Inter-application flows will not allow your management applications to communicate efficiently;
Your e-commerce site will not be able to boost your commercial activity in an efficient and sustainable way;
Your datascience or big data initiatives will not be able to revolutionize your analytical approach.

ENTERPRISE AWARENESS
Most companies are now aware of this fact and some have even initiated campaigns to improve the quality of their data repositories. These are generally based on governance processes between the IT department, which has access to the technical environments hosting the repositories, and the business experts, who have the knowledge to improve data quality.

Long and laborious, these approaches work because they "force" business experts to spend time on manual corrective tasks. However, they do not guarantee that quality will be maintained over time, as the actions are not carried out at the source when the data is created, but after the fact, when the data is already in the information system.

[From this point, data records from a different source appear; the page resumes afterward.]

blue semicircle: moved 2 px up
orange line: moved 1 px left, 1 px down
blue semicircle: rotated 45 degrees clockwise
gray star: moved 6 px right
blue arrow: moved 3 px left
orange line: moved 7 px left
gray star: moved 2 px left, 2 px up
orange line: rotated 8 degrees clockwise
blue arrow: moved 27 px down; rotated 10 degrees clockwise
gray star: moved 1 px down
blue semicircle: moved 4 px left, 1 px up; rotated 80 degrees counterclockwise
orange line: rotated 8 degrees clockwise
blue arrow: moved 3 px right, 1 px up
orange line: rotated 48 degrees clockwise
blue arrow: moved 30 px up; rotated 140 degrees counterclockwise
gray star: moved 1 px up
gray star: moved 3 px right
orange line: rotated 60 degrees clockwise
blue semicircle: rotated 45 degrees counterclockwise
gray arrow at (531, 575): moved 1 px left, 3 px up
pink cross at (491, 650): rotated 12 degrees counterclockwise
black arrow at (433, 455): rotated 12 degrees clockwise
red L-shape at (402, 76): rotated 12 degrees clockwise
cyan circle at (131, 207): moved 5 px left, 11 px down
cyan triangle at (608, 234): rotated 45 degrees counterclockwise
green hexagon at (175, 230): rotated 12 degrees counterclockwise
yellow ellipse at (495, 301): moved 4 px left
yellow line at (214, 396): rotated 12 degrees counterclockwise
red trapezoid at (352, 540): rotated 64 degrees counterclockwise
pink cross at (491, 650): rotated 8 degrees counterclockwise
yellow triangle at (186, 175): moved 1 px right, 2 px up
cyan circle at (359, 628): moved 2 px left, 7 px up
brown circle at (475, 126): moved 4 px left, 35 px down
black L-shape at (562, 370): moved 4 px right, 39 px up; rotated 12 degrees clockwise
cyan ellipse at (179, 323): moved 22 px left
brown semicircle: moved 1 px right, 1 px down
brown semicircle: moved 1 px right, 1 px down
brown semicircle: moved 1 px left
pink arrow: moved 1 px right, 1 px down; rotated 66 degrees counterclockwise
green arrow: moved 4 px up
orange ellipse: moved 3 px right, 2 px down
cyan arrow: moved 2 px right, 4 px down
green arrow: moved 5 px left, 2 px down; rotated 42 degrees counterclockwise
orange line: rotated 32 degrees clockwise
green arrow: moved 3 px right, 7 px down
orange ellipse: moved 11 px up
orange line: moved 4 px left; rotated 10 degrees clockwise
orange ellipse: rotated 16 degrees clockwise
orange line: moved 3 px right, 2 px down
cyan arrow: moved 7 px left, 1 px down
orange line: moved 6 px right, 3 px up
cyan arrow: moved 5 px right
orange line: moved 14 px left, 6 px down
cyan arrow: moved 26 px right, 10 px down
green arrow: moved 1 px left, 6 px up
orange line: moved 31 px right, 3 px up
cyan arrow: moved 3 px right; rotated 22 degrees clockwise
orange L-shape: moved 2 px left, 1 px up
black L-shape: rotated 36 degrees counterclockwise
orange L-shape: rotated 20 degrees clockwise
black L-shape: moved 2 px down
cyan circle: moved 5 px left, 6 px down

Some companies invest in data quality management tools, which aim to industrialize the business rules for data quality. Here again, this works well, the tools are mature, but they can only correct data for which a business rule exists, and the data on which these rules are based must be accurate and of high quality.

Even for those companies that do take these steps, a significant portion of the data often remains unadjusted, and therefore of a quality that does not allow for the achievement of the issues we have previously mentioned.

DATA QUALITY FACTORY, THE SOLUTION THAT REVOLVES DATA QUALITY
With this in mind, we have developed a solution in line with the market and our customers' expectations: Data Quality Factory. The objective of this non-intrusive, easy-to-use tool is to solve data quality problems by using the full power of machine learning algorithms specifically developed by our teams.

We designed this solution as a tool that massively analyzes the data in the processed repository, and provides the business analyst with predictions on missing data, detects potential anomalies that could not be detected otherwise, and indicates the actions to be taken to significantly accelerate the correction of the repository.

In addition to corrective campaigns, the solution is also designed to be implemented in preventive mode, capitalizing on the learning acquired during the first correction campaigns. It is thus possible to integrate it into the IT system in order to perpetuate the quality of the data at the source, as soon as it is created.

And the results are convincing! Within the framework of a large-scale program at a customer's, involving both the IT team and the business, we were able to accelerate the process of quality control of the product repository data, with a return on investment of 9 months of project time saved!